PressPass: Can you tell us more about how Microsoft is driving interoperability with storage vendors to ensure customers have a good experience with the Windows Platform?

Kummert: We take interoperability very seriously at Microsoft and believe we have an important role in fostering interoperability industry-wide. Towards that end, we have multiple initiatives in place across the company to ensure that our products work well with other industry-leading products.

In the storage industry, we make every effort to provide open, published infrastructure components, and work with our industry partners that want to access and license our protocol programs.

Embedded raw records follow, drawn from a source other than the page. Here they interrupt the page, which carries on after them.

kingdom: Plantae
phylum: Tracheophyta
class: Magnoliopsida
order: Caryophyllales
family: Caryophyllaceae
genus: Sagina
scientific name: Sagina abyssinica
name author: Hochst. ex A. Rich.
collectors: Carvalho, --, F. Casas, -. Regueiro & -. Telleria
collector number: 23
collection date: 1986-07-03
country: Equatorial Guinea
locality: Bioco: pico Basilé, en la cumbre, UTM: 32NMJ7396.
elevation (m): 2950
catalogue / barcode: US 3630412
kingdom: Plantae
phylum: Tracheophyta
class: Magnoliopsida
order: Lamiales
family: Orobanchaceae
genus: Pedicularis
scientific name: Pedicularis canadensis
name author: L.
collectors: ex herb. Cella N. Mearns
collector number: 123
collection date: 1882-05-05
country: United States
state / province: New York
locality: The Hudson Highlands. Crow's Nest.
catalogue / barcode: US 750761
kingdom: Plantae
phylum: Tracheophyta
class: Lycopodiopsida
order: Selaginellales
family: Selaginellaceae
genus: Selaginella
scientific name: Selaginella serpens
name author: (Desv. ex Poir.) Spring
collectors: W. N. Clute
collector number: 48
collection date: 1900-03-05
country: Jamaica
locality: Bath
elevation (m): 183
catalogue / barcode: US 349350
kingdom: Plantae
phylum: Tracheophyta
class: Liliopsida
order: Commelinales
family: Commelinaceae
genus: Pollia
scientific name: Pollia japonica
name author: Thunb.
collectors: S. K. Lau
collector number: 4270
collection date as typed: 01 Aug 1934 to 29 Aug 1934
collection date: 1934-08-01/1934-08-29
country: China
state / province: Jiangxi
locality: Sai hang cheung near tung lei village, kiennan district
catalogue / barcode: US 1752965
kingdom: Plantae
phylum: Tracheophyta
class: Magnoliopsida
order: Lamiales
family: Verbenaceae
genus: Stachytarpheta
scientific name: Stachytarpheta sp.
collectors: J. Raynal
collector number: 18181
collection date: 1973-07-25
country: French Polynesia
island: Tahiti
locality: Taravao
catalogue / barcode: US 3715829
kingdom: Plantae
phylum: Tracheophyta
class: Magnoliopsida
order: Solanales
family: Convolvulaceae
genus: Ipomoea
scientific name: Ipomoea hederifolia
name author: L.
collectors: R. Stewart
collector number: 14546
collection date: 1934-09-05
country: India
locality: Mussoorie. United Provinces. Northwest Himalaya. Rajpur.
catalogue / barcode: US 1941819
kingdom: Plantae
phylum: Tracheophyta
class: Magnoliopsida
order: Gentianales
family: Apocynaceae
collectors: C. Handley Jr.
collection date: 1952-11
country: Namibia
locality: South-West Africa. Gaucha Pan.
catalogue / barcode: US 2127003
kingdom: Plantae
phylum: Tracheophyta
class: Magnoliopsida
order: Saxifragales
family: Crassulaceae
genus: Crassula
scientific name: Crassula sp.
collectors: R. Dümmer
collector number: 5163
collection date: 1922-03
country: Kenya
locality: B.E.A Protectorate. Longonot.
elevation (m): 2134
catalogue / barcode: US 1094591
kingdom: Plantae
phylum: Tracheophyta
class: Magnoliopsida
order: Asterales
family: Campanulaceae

Our customer-focused Simple SAN program is designed to help partners put together solutions that include multiple technologies. As part of the process, we help our partners such as Hitachi Data Systems, HP, IBM and EqualLogic, among others, with the testing and diagnosis of their solutions. Consequently, customers can rest assured that they have a storage and data protection solution that is fully-tested, fully-constructed, easy-to-deploy and interoperable with the other technology running on their networks.

Our partners are at the center of all of our efforts in storage and they play a critical role in providing affordable, scalable and reliable storage functionality for customers of all sizes.

PressPass: What can partners and customers expect as the Universal Distributed Storage vision unfolds?

Kummert: Microsoft is committed to the storage industry and its vision of Universal Distributed Storage also embodies the strategy through which we will meet customers’ needs. We will continue to focus on delivering storage capabilities in the Windows platform that our partners can build upon, and which customers can integrate with their Microsoft investments.

Furthermore, the expertise of our many partners will help ensure that storage solutions built on the Windows platform support industry standards, and also support the important work of the SNIA in driving greater interoperability throughout the storage industry.